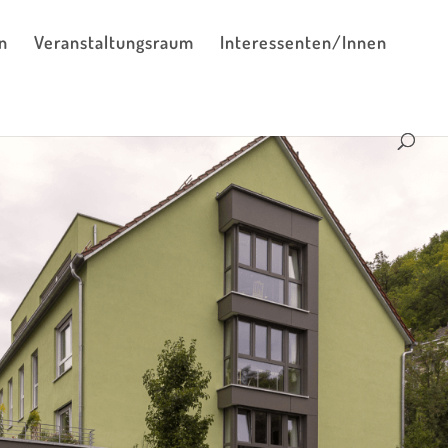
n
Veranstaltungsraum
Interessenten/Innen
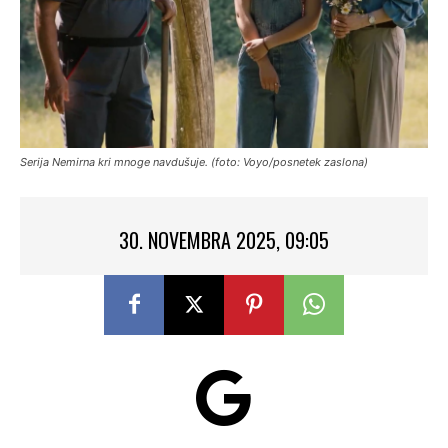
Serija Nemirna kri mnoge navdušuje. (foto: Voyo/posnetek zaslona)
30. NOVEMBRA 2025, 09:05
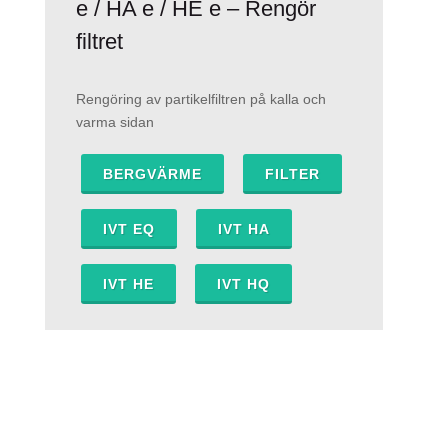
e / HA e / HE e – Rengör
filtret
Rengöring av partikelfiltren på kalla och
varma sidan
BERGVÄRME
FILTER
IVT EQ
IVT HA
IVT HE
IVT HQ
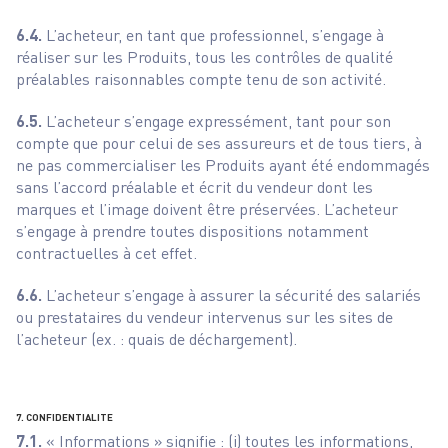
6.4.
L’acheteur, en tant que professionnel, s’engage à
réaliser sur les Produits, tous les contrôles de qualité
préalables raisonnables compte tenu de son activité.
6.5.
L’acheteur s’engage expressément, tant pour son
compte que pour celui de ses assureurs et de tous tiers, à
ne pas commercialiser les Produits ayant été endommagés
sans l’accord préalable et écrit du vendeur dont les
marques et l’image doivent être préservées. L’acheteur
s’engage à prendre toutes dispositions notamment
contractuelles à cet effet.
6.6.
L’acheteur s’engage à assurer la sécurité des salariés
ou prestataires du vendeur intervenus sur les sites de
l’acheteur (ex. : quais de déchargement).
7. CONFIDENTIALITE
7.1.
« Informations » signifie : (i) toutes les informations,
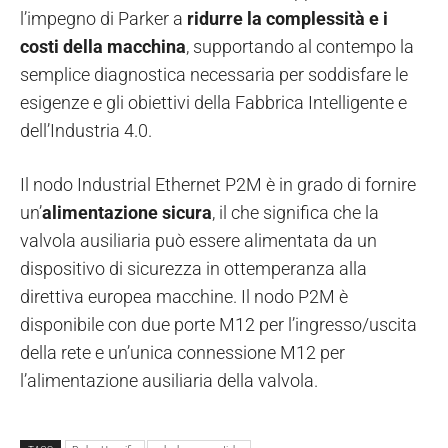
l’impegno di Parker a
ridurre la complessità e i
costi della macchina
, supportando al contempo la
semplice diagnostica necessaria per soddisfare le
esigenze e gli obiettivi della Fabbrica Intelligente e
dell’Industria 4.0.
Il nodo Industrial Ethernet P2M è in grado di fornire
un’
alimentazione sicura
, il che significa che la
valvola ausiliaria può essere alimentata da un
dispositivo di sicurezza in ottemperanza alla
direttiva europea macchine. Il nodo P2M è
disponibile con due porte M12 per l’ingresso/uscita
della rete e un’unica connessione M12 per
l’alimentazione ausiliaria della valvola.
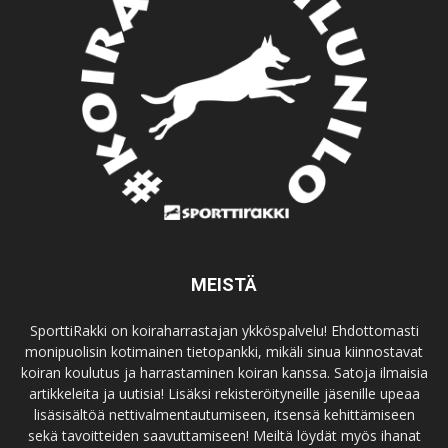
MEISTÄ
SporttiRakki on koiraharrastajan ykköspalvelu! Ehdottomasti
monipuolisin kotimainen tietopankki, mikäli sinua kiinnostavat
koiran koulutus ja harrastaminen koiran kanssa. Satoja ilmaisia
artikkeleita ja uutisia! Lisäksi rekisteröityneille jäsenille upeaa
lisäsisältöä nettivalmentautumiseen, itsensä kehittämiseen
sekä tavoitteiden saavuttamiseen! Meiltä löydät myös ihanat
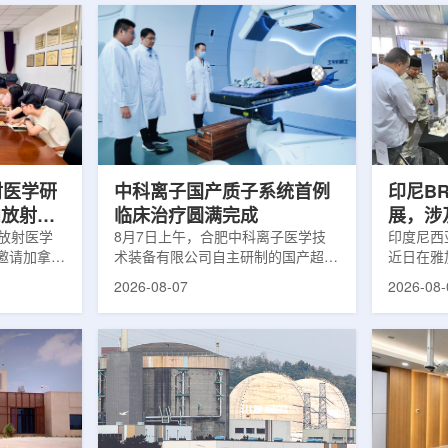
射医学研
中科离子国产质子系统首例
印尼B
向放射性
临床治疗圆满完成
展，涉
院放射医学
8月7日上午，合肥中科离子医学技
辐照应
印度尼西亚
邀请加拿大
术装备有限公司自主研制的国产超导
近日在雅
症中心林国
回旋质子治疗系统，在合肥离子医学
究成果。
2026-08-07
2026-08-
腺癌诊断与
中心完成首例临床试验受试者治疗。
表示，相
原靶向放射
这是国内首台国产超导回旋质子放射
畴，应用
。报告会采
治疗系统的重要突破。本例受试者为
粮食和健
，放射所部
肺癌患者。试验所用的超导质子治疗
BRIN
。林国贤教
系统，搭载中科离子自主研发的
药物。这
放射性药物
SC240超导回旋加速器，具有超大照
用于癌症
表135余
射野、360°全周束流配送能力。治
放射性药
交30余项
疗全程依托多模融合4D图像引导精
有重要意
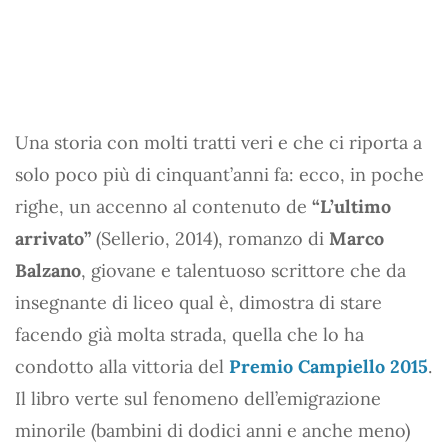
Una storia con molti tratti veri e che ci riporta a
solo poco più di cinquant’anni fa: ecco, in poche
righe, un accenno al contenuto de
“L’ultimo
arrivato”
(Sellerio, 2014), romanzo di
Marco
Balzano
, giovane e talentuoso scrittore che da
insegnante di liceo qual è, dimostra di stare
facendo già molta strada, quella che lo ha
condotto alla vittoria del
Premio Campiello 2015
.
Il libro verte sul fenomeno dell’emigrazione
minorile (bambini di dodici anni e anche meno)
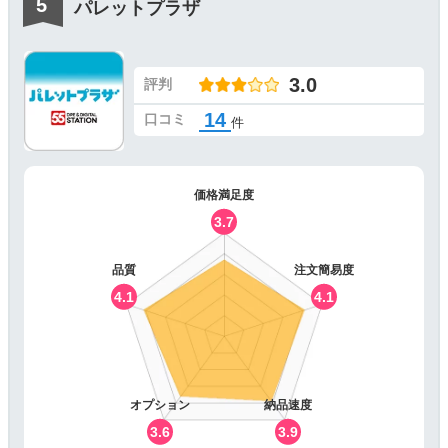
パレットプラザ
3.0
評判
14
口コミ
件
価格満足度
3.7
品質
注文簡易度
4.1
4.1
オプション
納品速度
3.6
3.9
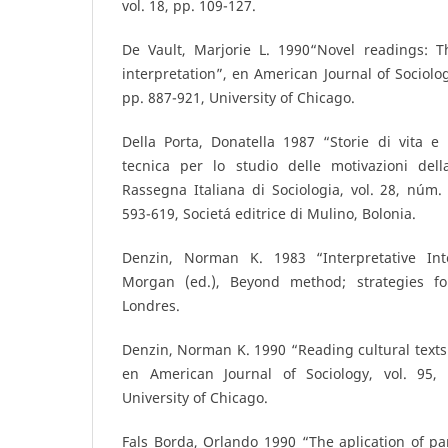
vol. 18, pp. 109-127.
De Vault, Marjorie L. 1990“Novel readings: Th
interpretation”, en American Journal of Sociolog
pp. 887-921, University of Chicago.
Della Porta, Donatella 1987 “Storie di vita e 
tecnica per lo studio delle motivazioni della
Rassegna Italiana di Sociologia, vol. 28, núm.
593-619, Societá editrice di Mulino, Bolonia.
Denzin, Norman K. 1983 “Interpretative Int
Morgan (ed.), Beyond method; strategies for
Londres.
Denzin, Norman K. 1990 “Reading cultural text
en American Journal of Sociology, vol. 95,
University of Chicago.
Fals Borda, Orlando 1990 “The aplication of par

------------------------------------------------------------------------

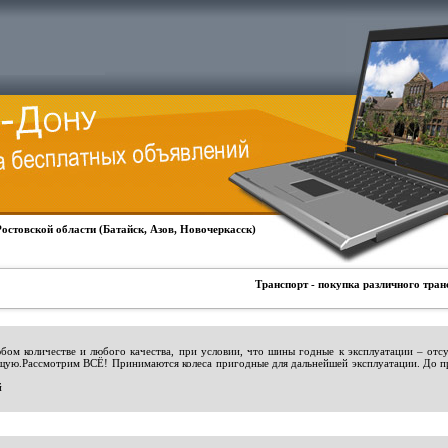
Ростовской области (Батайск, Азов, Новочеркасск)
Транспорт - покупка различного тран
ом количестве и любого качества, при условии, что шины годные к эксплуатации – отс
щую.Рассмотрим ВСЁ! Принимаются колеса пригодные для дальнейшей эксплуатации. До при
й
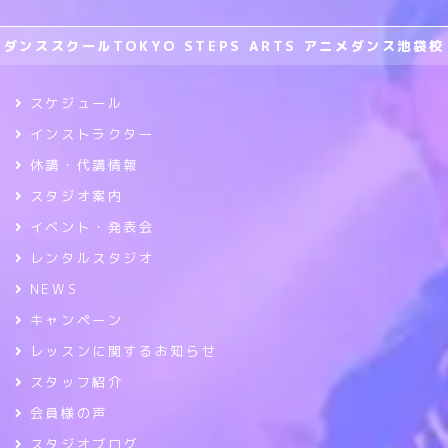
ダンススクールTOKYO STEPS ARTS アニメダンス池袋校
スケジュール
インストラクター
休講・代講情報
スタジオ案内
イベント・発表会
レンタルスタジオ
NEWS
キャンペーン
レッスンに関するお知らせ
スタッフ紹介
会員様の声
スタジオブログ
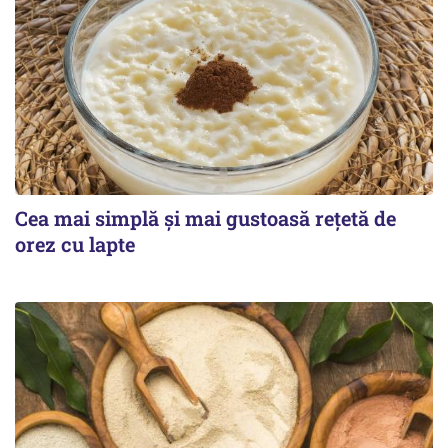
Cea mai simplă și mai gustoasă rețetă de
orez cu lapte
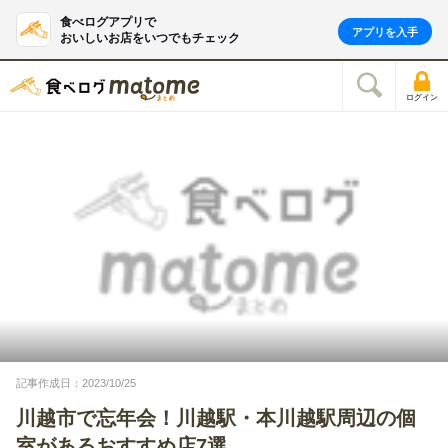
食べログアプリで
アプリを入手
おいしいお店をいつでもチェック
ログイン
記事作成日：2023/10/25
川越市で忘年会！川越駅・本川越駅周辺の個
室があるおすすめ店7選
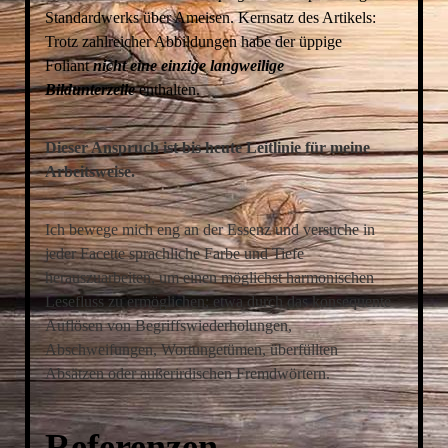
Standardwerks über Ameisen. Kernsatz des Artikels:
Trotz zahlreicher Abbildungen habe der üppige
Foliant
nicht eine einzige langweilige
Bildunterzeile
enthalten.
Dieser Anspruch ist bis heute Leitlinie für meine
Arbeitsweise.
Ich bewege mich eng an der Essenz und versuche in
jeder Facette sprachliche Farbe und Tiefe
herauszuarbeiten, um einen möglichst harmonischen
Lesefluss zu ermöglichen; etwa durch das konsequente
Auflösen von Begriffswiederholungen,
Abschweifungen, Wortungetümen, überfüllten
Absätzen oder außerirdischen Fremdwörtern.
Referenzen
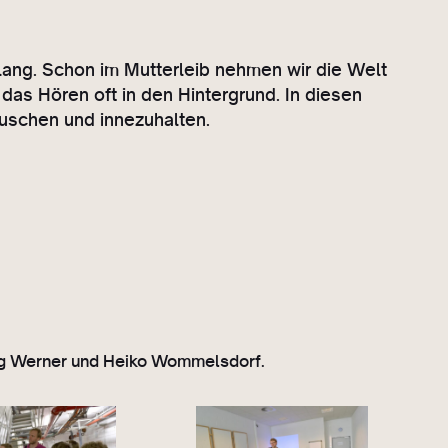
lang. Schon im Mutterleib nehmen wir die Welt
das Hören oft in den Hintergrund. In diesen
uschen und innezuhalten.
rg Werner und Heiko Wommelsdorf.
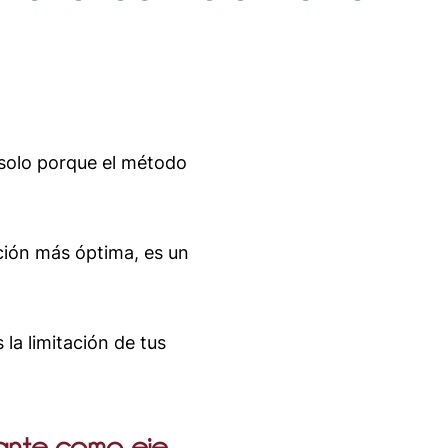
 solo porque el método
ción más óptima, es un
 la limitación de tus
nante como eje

------------------------------------------------------------------------

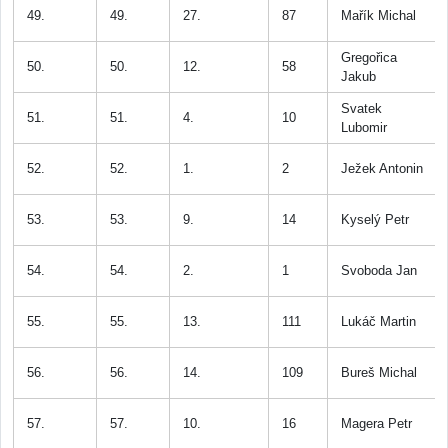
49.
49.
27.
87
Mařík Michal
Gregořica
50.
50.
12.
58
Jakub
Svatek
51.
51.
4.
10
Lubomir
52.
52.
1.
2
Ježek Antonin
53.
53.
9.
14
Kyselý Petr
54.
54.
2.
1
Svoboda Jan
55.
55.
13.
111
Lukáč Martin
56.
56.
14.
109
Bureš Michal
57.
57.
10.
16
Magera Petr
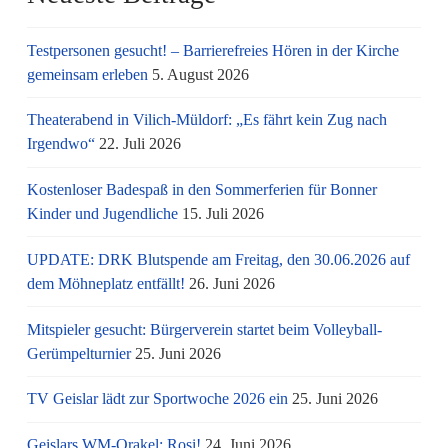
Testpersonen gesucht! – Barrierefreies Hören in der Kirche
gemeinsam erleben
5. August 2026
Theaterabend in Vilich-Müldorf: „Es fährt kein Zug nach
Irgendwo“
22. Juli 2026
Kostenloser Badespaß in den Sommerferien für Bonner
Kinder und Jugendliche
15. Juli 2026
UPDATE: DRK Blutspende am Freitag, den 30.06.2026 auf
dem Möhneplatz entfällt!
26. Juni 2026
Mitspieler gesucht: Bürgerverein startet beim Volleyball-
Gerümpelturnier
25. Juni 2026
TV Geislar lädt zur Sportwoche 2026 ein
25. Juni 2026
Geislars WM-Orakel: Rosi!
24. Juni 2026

------------------------------------------------------------------------

## Task objective
Count the lines of the listing above that include the word "Juni" and report the number by itself.

## Answer box
4